───── GIVEN TEXT

Sensible audio data compression in MCU's?

Started by anotherjim, October 14, 2015, 11:54:52 AM

Previous topic - Next topic

anotherjim

Well, searching for ideas on the topic hasn't given me much.

So, an MCU with 10 or 12bit converters and you want it to sample audio and do some basic mixing. Given that the chip has some speed, around 16mips, but with on-board RAM at a premium, what's an efficient way of storing none byte sized samples?
Storing to 16 bits is easy, but wasteful. I think a data compression method to 8bit would be a good solution, but the maths involved would seem maybe too much if the sampling rate is up around 32Khz.

Anyone got any ideas?

Digital Larry

Not a compression expert, but I looked at u law (mu-law) and A-law.  Both require you to calculate a few logs per data point or have a massive transform table fixed in memory.  Or you could just go linear and not worry about it.  I'd be really tempted to do the latter.
Digital Larry
Want to quickly design your own effects patches for the Spin FV-1 DSP chip?
https://github.com/HolyCityAudio/SpinCAD-Designer

anotherjim

Well, I did find 8 bit ADPCM stuff, but struggle to understand it. Can't find anything about it in plain language.

──────────

• PROBLEM TO SOLVE: Please copy the audio compression thread from "Well, searching for" to "FV-1 DSP chip?", putting "sample" in place of "data point".

───── DATA EXTRACT

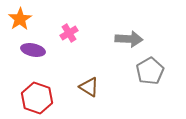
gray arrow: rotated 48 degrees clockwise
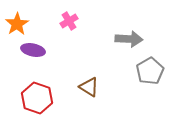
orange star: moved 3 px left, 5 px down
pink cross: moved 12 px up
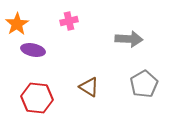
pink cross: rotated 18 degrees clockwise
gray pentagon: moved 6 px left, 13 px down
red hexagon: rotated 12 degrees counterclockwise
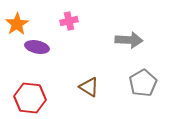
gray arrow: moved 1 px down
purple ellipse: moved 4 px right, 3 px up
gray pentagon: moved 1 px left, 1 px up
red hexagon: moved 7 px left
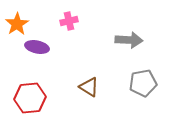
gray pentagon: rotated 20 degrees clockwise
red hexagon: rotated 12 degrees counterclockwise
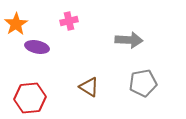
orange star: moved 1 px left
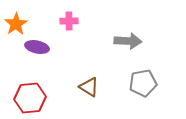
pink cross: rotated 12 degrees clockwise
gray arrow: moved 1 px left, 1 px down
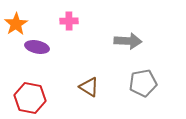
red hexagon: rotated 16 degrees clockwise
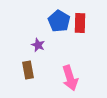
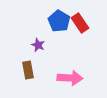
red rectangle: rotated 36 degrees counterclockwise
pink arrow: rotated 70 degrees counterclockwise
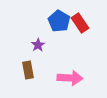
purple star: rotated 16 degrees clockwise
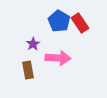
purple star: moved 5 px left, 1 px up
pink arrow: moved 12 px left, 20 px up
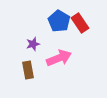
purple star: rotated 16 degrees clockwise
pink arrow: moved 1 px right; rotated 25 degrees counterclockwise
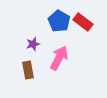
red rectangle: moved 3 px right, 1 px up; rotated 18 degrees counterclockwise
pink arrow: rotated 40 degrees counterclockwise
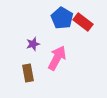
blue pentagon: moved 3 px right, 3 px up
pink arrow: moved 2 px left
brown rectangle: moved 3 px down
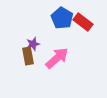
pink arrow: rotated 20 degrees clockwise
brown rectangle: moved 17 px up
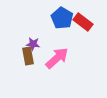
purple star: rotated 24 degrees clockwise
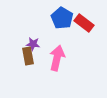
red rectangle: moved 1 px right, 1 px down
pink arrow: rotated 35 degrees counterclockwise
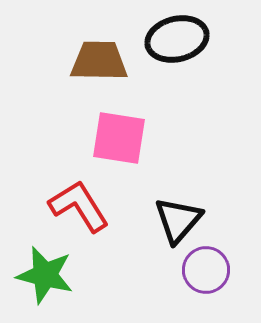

──────────
───── DATA EXTRACT

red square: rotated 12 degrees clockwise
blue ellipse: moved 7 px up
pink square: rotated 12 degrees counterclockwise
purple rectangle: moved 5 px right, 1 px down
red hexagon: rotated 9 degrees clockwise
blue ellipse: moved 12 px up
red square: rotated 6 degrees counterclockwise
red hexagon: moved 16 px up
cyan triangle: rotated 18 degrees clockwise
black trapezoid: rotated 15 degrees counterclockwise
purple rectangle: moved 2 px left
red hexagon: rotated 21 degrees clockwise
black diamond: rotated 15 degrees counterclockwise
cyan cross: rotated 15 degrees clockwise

──────────

• EXERCISE SOLUTION:
Well, searching for ideas on the topic hasn't given me much.

So, an MCU with 10 or 12bit converters and you want it to sample audio and do some basic mixing. Given that the chip has some speed, around 16mips, but with on-board RAM at a premium, what's an efficient way of storing none byte sized samples?
Storing to 16 bits is easy, but wasteful. I think a data compression method to 8bit would be a good solution, but the maths involved would seem maybe too much if the sampling rate is up around 32Khz.

Anyone got any ideas?

Digital Larry

Not a compression expert, but I looked at u law (mu-law) and A-law.  Both require you to calculate a few logs per sample or have a massive transform table fixed in memory.  Or you could just go linear and not worry about it.  I'd be really tempted to do the latter.
Digital Larry
Want to quickly design your own effects patches for the Spin FV-1 DSP chip?